My biggest fear is that Scott won't succeed, I guess. Success defined as developing a love of learning, and a classroom experience that gives him pride in his growing abilities. Behavior that reflects this--I'm inclined to agree with Dr. Sears in his belief that a child who 'feels right acts right'. I fear the unknown: if this isn't a good situation for him, then what. I suppose I take him out and homeschool him. On the theory that not only does he need more time to mature before he can be expected to single out and attend to a single voice in a distracting atmosphere, but there needs to be some time to wipe the slate clean for a fresh start. A chance to rest those undeveloped muscles and bones that he's been forced to walk on prematurely. Undo some damage.

BUT, what if maturity *isn't* at the heart of the reason he's not thriving in school? THEN what? This is a potentially prolonged period of stepping out in faith and already I'm hearing some mutterings from the gallery. We've all heard stories of people who persisted in the truth, even when everyone else was swimming against them. Sometimes it took years for the truth to become apparent to everyone, bringing vindication to the people who'd had only themselves to sustain them. I'm not sure I have the fire in my belly it would take to last over a long haul.

I read back over Kevin Kelly's essay for some inspiration. I can see that I am definitely in the kindee stance: needy, helpless, afraid. The Gift isn't a one-time event and then 'happily ever after'. It's not about never feeling needy, helpless and afraid again.

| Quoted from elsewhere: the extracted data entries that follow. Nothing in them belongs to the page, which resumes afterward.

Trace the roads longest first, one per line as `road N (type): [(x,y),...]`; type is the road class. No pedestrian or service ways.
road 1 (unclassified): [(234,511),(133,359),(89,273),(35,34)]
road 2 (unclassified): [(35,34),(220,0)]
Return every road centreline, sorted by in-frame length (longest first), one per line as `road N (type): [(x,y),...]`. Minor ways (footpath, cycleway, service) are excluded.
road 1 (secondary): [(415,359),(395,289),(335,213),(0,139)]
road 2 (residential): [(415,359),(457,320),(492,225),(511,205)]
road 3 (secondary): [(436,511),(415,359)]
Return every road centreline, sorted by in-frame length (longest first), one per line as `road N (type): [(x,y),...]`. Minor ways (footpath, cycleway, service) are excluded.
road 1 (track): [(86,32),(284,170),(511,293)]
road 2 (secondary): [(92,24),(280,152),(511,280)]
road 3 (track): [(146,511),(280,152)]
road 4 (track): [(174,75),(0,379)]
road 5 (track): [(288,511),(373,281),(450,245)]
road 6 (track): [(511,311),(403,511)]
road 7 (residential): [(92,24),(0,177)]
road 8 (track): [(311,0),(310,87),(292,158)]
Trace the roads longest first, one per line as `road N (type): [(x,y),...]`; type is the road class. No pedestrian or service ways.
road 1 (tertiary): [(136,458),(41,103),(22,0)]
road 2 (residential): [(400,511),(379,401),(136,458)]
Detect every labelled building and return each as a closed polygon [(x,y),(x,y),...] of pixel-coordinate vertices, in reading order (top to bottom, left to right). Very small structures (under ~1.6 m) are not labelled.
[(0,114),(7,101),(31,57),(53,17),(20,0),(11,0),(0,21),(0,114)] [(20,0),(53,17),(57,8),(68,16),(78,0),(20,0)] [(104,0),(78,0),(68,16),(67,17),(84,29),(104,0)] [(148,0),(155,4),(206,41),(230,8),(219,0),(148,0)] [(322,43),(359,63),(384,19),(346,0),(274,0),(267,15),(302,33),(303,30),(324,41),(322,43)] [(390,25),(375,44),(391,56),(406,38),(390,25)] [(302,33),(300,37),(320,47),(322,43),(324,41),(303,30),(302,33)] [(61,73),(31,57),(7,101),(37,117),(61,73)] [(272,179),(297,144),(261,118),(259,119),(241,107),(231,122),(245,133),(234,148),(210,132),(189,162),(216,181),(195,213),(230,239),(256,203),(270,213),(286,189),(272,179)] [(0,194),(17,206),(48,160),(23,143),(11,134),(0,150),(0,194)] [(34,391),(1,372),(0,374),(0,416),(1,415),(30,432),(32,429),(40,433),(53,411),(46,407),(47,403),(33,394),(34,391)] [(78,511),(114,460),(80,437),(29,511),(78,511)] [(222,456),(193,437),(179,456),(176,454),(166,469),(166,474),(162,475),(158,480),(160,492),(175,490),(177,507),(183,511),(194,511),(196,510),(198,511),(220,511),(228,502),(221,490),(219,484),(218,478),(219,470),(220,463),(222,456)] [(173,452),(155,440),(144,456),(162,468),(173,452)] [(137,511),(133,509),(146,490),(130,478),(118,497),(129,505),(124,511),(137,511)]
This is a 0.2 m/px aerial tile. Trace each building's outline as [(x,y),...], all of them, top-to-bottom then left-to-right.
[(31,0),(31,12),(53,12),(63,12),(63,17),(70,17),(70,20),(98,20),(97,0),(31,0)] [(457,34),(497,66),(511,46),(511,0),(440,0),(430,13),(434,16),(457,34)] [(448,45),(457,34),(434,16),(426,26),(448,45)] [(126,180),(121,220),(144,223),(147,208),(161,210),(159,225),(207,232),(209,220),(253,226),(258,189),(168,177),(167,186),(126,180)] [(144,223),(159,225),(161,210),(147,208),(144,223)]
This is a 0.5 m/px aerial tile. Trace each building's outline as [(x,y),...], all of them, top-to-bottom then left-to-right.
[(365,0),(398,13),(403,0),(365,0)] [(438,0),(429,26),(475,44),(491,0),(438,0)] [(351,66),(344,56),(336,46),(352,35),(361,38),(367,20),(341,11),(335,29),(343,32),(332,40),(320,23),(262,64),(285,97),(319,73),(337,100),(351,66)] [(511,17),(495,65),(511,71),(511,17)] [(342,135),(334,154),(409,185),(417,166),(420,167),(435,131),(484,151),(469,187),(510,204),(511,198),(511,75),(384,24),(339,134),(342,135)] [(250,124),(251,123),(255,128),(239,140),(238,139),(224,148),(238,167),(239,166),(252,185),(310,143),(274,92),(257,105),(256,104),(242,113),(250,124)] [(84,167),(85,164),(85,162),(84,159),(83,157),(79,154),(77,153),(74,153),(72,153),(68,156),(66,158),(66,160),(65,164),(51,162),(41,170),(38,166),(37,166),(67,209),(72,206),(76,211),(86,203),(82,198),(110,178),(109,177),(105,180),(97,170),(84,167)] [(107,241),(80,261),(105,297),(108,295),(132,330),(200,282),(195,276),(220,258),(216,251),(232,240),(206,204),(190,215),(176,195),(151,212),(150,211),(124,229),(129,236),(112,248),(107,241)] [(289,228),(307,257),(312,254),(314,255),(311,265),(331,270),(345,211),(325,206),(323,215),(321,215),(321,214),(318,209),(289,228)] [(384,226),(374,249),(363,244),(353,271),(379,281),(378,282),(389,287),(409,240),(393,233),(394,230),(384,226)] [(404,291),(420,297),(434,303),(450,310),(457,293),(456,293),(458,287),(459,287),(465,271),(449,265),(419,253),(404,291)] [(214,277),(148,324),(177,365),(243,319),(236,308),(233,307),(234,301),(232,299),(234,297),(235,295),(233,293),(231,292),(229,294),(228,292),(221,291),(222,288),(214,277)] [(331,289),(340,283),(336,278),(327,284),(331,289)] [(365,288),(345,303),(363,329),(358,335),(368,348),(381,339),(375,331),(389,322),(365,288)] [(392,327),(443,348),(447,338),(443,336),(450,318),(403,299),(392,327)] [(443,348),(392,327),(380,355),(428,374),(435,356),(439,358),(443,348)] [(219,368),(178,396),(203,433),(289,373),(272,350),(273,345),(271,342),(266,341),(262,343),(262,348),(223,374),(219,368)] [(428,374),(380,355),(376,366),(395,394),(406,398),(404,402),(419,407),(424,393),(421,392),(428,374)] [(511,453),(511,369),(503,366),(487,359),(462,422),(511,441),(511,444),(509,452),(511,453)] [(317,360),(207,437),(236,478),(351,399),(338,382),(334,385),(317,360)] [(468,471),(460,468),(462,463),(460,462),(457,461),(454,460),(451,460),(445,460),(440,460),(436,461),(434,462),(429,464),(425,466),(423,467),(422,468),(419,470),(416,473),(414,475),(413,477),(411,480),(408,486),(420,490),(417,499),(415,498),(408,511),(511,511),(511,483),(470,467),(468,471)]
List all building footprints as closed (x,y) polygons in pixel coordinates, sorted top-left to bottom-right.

"How will the miracle happen today?"


Lori said...

Now I'm on pins and needles about Friday. Hope the conference is encouraging.

All those what-ifs are scary. I feel (and share) your anxiety.

I hope you get to see exactly how the miracle will happen today. And tomorrow.

excavator said...

Thanks. Today he was sobbing in my arms before I left the classroom. When he pulled away from my shoulder and I saw the anguish in his face I burst into tears too.

On the way out I saw a mother I'd known from Scott's preschool and shared with her my worry (my red eyes and wet cheeks betrayed me).

She called a little while ago to say that she'd been volunteering in her son's class and had stepped in for a bit while the teacher ran an errand. She said that as of 9:00 Scott was doing fine, seemed happy.

I'll send a dispatch after Friday's meeting.

Joker The Lurcher said...

hi - found you from maddy's blog! i so remember the early school stuff - not sure how old scott is but i'm guessing fairly young? my son is now 13 and has been in a special school for a few years. he thrives there but in mainstream it was a nightmare. he has adhd and is autistic and the environment of a mainstream class with 30 kids was hopeless for him. i was much the same at school although without a diagnosis. i hope things pan out ok for you and scott.